DOCUMENT SEGMENT =
· · · · · · ·
Artist and writer/performer Riel Bellow speaks with cover artist Kite about using historical and speculative technologies to navigate spiralling models of light, sound and time. 

Lindsay Dawn Dobbin, curator and artist, writes that engaged listening practices create the conditions for wonder and receptivity, “the medicine the world needs right now.” 

Somatic senses of listening are also the subject of artist and writer jamilah malika abu-bakare’s feature, which considers the relationship between popularity and power while articulating a canon of Black Canadian sound art. 

Holistic frequencies move through Nathan Young’s profile of Seth Cardinal Dodginghorse, whose practice and activism are considered in relation to ASMR, wellness tropes, Indigenous political agency and resistance. 

Yaniya Lee, senior editor-at-large, profiles career experimenter Gambletron, whose performances transform humble and improvised materials into sounds of both harmony and breakdown.

Elsewhere, artists are working in ways that move into frequencies of another order. Managing editor Tess Edmonson writes about angels, illness and generational rhythm in the paintings of Rae Johnson

And in the Spotlight section, curator Megan MacLaurin surveys practices by artists across Canada who use media technologies to build new worlds.
· · · · · · ·
GIVEN INFORMATION =
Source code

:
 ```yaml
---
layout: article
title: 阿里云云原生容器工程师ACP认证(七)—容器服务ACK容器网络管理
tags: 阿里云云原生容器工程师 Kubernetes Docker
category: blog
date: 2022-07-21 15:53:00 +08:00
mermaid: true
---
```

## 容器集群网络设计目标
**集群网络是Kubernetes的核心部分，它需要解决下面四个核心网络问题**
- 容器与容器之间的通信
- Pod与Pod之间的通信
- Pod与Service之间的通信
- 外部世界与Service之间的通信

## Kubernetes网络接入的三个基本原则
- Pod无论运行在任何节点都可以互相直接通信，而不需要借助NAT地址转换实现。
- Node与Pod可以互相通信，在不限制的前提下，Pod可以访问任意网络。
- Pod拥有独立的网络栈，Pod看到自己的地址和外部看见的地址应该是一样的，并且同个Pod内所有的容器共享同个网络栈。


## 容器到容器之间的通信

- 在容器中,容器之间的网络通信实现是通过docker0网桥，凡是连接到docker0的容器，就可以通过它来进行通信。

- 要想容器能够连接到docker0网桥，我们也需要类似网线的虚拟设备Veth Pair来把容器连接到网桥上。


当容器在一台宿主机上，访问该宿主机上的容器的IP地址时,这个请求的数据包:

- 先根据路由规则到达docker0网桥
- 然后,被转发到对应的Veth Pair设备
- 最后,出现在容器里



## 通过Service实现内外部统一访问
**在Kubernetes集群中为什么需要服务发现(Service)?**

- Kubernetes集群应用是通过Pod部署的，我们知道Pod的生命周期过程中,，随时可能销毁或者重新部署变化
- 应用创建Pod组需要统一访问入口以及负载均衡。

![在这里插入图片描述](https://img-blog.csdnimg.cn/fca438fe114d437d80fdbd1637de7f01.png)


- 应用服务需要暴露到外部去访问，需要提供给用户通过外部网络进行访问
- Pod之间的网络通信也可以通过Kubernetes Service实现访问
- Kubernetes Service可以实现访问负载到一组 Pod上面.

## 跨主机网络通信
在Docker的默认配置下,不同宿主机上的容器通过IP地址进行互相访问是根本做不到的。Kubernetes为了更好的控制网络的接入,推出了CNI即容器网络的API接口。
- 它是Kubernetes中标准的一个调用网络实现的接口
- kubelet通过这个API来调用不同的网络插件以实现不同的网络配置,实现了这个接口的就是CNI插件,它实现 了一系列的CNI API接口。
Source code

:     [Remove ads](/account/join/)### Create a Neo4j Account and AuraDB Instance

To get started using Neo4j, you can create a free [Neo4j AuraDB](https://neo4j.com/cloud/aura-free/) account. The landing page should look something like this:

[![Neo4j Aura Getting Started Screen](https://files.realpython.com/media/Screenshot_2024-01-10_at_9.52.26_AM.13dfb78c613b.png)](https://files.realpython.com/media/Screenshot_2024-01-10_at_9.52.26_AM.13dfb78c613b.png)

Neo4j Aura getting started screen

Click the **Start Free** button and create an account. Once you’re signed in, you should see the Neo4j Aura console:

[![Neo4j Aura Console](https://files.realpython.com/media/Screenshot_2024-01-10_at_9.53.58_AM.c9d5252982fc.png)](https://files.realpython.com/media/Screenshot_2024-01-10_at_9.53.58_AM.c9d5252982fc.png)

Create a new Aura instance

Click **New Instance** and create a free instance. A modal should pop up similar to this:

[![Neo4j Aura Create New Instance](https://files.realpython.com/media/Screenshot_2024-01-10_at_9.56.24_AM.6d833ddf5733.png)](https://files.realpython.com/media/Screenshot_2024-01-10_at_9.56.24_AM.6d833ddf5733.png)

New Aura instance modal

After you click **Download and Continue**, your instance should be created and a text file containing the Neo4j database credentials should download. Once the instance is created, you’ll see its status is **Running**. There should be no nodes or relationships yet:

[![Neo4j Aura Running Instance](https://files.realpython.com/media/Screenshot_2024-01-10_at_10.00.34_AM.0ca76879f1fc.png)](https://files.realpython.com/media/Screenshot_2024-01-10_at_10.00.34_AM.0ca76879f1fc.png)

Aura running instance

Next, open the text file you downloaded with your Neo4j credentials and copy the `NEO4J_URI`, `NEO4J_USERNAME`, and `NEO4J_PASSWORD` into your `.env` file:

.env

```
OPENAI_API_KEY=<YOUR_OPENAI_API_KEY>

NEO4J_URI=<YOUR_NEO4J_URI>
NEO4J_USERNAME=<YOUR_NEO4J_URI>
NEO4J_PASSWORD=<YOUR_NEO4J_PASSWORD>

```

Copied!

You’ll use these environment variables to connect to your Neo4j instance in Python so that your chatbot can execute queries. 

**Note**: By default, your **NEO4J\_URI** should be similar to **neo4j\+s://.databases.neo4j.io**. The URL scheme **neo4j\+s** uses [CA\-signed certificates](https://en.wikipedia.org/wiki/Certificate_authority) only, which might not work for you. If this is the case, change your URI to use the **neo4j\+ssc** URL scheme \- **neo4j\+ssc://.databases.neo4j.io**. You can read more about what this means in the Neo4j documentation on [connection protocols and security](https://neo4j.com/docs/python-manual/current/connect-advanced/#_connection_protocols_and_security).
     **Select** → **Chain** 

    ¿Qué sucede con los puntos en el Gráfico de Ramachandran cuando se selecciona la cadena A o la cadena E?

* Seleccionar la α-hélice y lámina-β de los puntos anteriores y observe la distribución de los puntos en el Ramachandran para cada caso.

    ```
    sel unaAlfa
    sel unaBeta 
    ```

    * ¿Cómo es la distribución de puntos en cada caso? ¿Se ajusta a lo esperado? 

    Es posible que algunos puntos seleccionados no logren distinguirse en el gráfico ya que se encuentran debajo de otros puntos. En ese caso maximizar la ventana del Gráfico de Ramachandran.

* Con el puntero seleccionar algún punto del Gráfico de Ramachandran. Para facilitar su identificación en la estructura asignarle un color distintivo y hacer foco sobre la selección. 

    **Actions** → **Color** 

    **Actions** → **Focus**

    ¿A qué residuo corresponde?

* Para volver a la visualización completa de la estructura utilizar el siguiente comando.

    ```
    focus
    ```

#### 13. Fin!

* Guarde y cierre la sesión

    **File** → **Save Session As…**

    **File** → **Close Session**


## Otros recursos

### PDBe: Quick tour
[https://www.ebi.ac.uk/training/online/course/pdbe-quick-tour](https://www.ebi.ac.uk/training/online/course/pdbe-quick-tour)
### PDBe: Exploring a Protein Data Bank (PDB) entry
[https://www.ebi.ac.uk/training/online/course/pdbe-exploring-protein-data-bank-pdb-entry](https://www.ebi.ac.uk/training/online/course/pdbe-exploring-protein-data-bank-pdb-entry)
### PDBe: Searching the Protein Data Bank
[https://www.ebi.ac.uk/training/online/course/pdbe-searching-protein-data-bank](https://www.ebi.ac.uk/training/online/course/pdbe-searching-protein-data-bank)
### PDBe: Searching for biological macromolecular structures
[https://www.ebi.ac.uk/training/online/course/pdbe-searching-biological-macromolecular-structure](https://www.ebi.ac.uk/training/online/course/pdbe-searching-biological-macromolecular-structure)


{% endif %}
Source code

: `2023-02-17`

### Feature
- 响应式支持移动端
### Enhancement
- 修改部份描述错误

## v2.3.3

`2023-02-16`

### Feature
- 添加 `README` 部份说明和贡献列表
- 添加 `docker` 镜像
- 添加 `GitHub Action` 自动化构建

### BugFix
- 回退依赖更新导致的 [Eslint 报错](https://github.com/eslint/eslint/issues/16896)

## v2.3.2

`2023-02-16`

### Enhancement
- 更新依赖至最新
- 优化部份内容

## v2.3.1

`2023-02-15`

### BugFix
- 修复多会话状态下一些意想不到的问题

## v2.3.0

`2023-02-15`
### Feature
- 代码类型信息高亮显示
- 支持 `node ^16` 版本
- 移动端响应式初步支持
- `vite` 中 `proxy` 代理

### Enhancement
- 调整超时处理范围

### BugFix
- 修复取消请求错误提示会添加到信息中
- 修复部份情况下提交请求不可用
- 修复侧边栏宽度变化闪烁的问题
· · · · · · ·
EXERCISES TO COMPLETE =
**1.** Please rewrite the paragraph of the issue overview beginning "Holistic frequencies move through" as a short bulleted list, keeping its main facts.
**2.** Name every person in the issue overview who is the subject of a piece by someone else, whether a conversation, a profile or writing about their paintings.
**3.** Pick up the issue overview after its final sentence and carry it on in the same style.

RESULTS FOR EACH TASK =
**1.**
- Writer: Nathan Young
- Piece: a profile of Seth Cardinal Dodginghorse
- Focus: Dodginghorse's practice and activism
- Considered in relation to: ASMR, wellness tropes, Indigenous political agency and resistance

**2.**
- Kite
- Seth Cardinal Dodginghorse
- Gambletron
- Rae Johnson

**3.**
Accompanying the issue, the artist project by RUTMEAT is a sonic score available for listening on either your phone or a turntable—technologies from different eras that unite in a register of frequency.

Plus: poetry by Fan Wu, a collage by Jean Couteau and short conversations with Chrysanne Stathacos and Gabrielle L’Hirondelle Hill on their recent works.

Reviews include: Krystal Paraboo on Charles Campbell at Wil Aballe Art Projects, Vancouver; Francesca Ekwuyasi on Nanuk & Bibi at Nocturne Halifax; Jayne Wilkinson on Legacy Russell’s Glitch Feminism: A Manifesto; Joni Low on Soundings: An Exhibition in Five Parts at Morris and Helen Belkin Art Gallery, Vancouver; Ossie Michelin on Thomassie Mangiok’s board game Nunami; Amelia Wong-Mersereau on La machine qui enseignait des airs aux oiseaux at the Musée d’art contemporain, Montreal; Leah Sandals on Yvonne Mullock at Norberg Hall, Calgary; Louis Fermor on Milton Lim at The New Gallery, Calgary; Adrienne Huard on Indigenous Fashion Week Toronto; Lauren Fournier on Reflecting Dis-ease: eh ateh pahinihk ahkosiwin at the MacKenzie Art Gallery, Regina; Irene Bindi on Gelare Khoshgozaran at Plug In ICA, Winnipeg; and Joy Xiang on Moving Ether Way at Trinity Square Video, Toronto.

In 2021, each print issue of Canadian Art comes with a limited-edition artist project available to subscribers only. Subscribe to Canadian Art by April 20 to receive the spring 2021 issue and ensure that you receive all four special editions this year.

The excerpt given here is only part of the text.